-- Opening Marker --

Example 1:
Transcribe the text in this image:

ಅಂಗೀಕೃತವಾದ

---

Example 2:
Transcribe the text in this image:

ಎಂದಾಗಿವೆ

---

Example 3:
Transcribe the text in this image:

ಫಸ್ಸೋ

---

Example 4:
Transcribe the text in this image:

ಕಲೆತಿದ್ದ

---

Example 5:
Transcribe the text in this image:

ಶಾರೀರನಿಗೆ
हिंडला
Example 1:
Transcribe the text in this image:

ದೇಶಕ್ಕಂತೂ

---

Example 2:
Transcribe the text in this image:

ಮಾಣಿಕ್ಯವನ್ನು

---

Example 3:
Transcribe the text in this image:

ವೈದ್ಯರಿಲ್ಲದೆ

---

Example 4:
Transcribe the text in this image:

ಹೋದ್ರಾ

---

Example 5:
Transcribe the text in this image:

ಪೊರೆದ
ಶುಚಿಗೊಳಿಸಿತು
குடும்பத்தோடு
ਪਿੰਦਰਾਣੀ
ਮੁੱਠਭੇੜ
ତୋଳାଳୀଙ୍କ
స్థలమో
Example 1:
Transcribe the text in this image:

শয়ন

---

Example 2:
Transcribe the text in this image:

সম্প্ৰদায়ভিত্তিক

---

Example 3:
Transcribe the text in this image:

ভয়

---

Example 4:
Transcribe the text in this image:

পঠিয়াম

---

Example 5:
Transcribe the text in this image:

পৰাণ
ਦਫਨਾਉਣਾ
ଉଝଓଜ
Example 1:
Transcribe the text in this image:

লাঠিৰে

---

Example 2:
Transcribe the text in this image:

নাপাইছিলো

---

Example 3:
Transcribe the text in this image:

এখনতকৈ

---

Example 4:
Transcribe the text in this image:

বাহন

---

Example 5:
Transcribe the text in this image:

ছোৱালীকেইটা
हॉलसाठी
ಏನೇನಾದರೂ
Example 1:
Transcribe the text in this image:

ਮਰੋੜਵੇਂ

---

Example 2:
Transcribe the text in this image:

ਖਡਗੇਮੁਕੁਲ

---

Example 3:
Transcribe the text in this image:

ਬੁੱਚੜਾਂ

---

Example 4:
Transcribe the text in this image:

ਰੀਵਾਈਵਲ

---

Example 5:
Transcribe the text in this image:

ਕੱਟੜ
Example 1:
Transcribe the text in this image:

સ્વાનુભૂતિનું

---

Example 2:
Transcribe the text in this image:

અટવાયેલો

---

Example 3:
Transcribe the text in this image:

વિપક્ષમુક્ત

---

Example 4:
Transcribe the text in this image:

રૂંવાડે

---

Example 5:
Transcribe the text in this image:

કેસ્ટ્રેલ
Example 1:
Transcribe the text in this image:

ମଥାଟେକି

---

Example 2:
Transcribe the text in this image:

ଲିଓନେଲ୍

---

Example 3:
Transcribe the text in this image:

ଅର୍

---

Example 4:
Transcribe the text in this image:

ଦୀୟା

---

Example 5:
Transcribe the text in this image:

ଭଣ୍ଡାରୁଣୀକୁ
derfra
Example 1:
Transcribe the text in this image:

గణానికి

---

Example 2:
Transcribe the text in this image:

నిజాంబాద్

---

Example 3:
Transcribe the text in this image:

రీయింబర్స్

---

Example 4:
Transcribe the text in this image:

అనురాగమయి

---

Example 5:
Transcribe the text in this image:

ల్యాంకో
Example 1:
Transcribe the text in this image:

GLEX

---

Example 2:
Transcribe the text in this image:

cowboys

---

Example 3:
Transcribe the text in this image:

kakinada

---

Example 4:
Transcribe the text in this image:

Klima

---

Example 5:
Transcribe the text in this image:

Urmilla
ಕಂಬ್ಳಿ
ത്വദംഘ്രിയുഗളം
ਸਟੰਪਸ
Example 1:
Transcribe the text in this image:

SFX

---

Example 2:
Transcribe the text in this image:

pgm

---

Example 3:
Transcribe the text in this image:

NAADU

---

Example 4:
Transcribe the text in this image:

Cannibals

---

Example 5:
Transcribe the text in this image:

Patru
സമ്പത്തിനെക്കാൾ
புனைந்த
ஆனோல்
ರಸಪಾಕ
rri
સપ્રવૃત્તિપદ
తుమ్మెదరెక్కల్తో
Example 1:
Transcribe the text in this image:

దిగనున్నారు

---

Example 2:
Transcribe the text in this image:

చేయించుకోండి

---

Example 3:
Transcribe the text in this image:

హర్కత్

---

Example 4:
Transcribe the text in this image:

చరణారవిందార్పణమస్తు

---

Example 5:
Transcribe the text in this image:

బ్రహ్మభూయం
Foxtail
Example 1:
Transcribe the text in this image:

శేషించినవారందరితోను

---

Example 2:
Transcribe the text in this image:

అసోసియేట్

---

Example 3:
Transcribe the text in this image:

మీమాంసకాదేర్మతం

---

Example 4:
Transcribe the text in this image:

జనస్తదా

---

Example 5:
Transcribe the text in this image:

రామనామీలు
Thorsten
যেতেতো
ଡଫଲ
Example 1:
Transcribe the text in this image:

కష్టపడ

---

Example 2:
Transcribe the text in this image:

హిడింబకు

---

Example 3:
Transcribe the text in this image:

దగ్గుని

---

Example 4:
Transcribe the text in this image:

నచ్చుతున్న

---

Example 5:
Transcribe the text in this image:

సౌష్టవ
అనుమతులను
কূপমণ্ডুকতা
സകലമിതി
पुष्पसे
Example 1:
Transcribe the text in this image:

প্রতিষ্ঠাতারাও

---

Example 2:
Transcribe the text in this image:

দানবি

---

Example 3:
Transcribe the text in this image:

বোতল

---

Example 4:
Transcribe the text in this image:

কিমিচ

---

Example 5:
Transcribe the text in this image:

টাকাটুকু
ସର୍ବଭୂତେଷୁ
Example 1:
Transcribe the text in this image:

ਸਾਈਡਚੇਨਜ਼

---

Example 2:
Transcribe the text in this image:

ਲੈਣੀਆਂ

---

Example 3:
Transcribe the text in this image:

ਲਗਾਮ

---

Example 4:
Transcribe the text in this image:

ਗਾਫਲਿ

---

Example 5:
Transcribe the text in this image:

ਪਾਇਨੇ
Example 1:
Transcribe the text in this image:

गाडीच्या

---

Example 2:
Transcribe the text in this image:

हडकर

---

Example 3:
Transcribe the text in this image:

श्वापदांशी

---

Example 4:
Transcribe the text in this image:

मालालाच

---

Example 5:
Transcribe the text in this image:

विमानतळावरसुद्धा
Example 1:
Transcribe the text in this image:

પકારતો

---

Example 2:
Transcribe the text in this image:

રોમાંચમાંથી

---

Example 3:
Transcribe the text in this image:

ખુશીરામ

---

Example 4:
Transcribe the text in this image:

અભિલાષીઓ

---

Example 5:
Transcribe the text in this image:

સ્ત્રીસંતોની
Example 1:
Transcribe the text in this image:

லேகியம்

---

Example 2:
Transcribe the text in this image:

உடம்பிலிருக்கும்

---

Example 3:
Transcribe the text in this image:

-- Closing Marker --

» **WORK INSTRUCTION**
Reply by returning the full set of records above exactly.

» **EXERCISE RESULT**
Example 1:
Transcribe the text in this image:

ಅಂಗೀಕೃತವಾದ

---

Example 2:
Transcribe the text in this image:

ಎಂದಾಗಿವೆ

---

Example 3:
Transcribe the text in this image:

ಫಸ್ಸೋ

---

Example 4:
Transcribe the text in this image:

ಕಲೆತಿದ್ದ

---

Example 5:
Transcribe the text in this image:

ಶಾರೀರನಿಗೆ
हिंडला
Example 1:
Transcribe the text in this image:

ದೇಶಕ್ಕಂತೂ

---

Example 2:
Transcribe the text in this image:

ಮಾಣಿಕ್ಯವನ್ನು

---

Example 3:
Transcribe the text in this image:

ವೈದ್ಯರಿಲ್ಲದೆ

---

Example 4:
Transcribe the text in this image:

ಹೋದ್ರಾ

---

Example 5:
Transcribe the text in this image:

ಪೊರೆದ
ಶುಚಿಗೊಳಿಸಿತು
குடும்பத்தோடு
ਪਿੰਦਰਾਣੀ
ਮੁੱਠਭੇੜ
ତୋଳାଳୀଙ୍କ
స్థలమో
Example 1:
Transcribe the text in this image:

শয়ন

---

Example 2:
Transcribe the text in this image:

সম্প্ৰদায়ভিত্তিক

---

Example 3:
Transcribe the text in this image:

ভয়

---

Example 4:
Transcribe the text in this image:

পঠিয়াম

---

Example 5:
Transcribe the text in this image:

পৰাণ
ਦਫਨਾਉਣਾ
ଉଝଓଜ
Example 1:
Transcribe the text in this image:

লাঠিৰে

---

Example 2:
Transcribe the text in this image:

নাপাইছিলো

---

Example 3:
Transcribe the text in this image:

এখনতকৈ

---

Example 4:
Transcribe the text in this image:

বাহন

---

Example 5:
Transcribe the text in this image:

ছোৱালীকেইটা
हॉलसाठी
ಏನೇನಾದರೂ
Example 1:
Transcribe the text in this image:

ਮਰੋੜਵੇਂ

---

Example 2:
Transcribe the text in this image:

ਖਡਗੇਮੁਕੁਲ

---

Example 3:
Transcribe the text in this image:

ਬੁੱਚੜਾਂ

---

Example 4:
Transcribe the text in this image:

ਰੀਵਾਈਵਲ

---

Example 5:
Transcribe the text in this image:

ਕੱਟੜ
Example 1:
Transcribe the text in this image:

સ્વાનુભૂતિનું

---

Example 2:
Transcribe the text in this image:

અટવાયેલો

---

Example 3:
Transcribe the text in this image:

વિપક્ષમુક્ત

---

Example 4:
Transcribe the text in this image:

રૂંવાડે

---

Example 5:
Transcribe the text in this image:

કેસ્ટ્રેલ
Example 1:
Transcribe the text in this image:

ମଥାଟେକି

---

Example 2:
Transcribe the text in this image:

ଲିଓନେଲ୍

---

Example 3:
Transcribe the text in this image:

ଅର୍

---

Example 4:
Transcribe the text in this image:

ଦୀୟା

---

Example 5:
Transcribe the text in this image:

ଭଣ୍ଡାରୁଣୀକୁ
derfra
Example 1:
Transcribe the text in this image:

గణానికి

---

Example 2:
Transcribe the text in this image:

నిజాంబాద్

---

Example 3:
Transcribe the text in this image:

రీయింబర్స్

---

Example 4:
Transcribe the text in this image:

అనురాగమయి

---

Example 5:
Transcribe the text in this image:

ల్యాంకో
Example 1:
Transcribe the text in this image:

GLEX

---

Example 2:
Transcribe the text in this image:

cowboys

---

Example 3:
Transcribe the text in this image:

kakinada

---

Example 4:
Transcribe the text in this image:

Klima

---

Example 5:
Transcribe the text in this image:

Urmilla
ಕಂಬ್ಳಿ
ത്വദംഘ്രിയുഗളം
ਸਟੰਪਸ
Example 1:
Transcribe the text in this image:

SFX

---

Example 2:
Transcribe the text in this image:

pgm

---

Example 3:
Transcribe the text in this image:

NAADU

---

Example 4:
Transcribe the text in this image:

Cannibals

---

Example 5:
Transcribe the text in this image:

Patru
സമ്പത്തിനെക്കാൾ
புனைந்த
ஆனோல்
ರಸಪಾಕ
rri
સપ્રવૃત્તિપદ
తుమ్మెదరెక్కల్తో
Example 1:
Transcribe the text in this image:

దిగనున్నారు

---

Example 2:
Transcribe the text in this image:

చేయించుకోండి

---

Example 3:
Transcribe the text in this image:

హర్కత్

---

Example 4:
Transcribe the text in this image:

చరణారవిందార్పణమస్తు

---

Example 5:
Transcribe the text in this image:

బ్రహ్మభూయం
Foxtail
Example 1:
Transcribe the text in this image:

శేషించినవారందరితోను

---

Example 2:
Transcribe the text in this image:

అసోసియేట్

---

Example 3:
Transcribe the text in this image:

మీమాంసకాదేర్మతం

---

Example 4:
Transcribe the text in this image:

జనస్తదా

---

Example 5:
Transcribe the text in this image:

రామనామీలు
Thorsten
যেতেতো
ଡଫଲ
Example 1:
Transcribe the text in this image:

కష్టపడ

---

Example 2:
Transcribe the text in this image:

హిడింబకు

---

Example 3:
Transcribe the text in this image:

దగ్గుని

---

Example 4:
Transcribe the text in this image:

నచ్చుతున్న

---

Example 5:
Transcribe the text in this image:

సౌష్టవ
అనుమతులను
কূপমণ্ডুকতা
സകലമിതി
पुष्पसे
Example 1:
Transcribe the text in this image:

প্রতিষ্ঠাতারাও

---

Example 2:
Transcribe the text in this image:

দানবি

---

Example 3:
Transcribe the text in this image:

বোতল

---

Example 4:
Transcribe the text in this image:

কিমিচ

---

Example 5:
Transcribe the text in this image:

টাকাটুকু
ସର୍ବଭୂତେଷୁ
Example 1:
Transcribe the text in this image:

ਸਾਈਡਚੇਨਜ਼

---

Example 2:
Transcribe the text in this image:

ਲੈਣੀਆਂ

---

Example 3:
Transcribe the text in this image:

ਲਗਾਮ

---

Example 4:
Transcribe the text in this image:

ਗਾਫਲਿ

---

Example 5:
Transcribe the text in this image:

ਪਾਇਨੇ
Example 1:
Transcribe the text in this image:

गाडीच्या

---

Example 2:
Transcribe the text in this image:

हडकर

---

Example 3:
Transcribe the text in this image:

श्वापदांशी

---

Example 4:
Transcribe the text in this image:

मालालाच

---

Example 5:
Transcribe the text in this image:

विमानतळावरसुद्धा
Example 1:
Transcribe the text in this image:

પકારતો

---

Example 2:
Transcribe the text in this image:

રોમાંચમાંથી

---

Example 3:
Transcribe the text in this image:

ખુશીરામ

---

Example 4:
Transcribe the text in this image:

અભિલાષીઓ

---

Example 5:
Transcribe the text in this image:

સ્ત્રીસંતોની
Example 1:
Transcribe the text in this image:

லேகியம்

---

Example 2:
Transcribe the text in this image:

உடம்பிலிருக்கும்

---

Example 3:
Transcribe the text in this image:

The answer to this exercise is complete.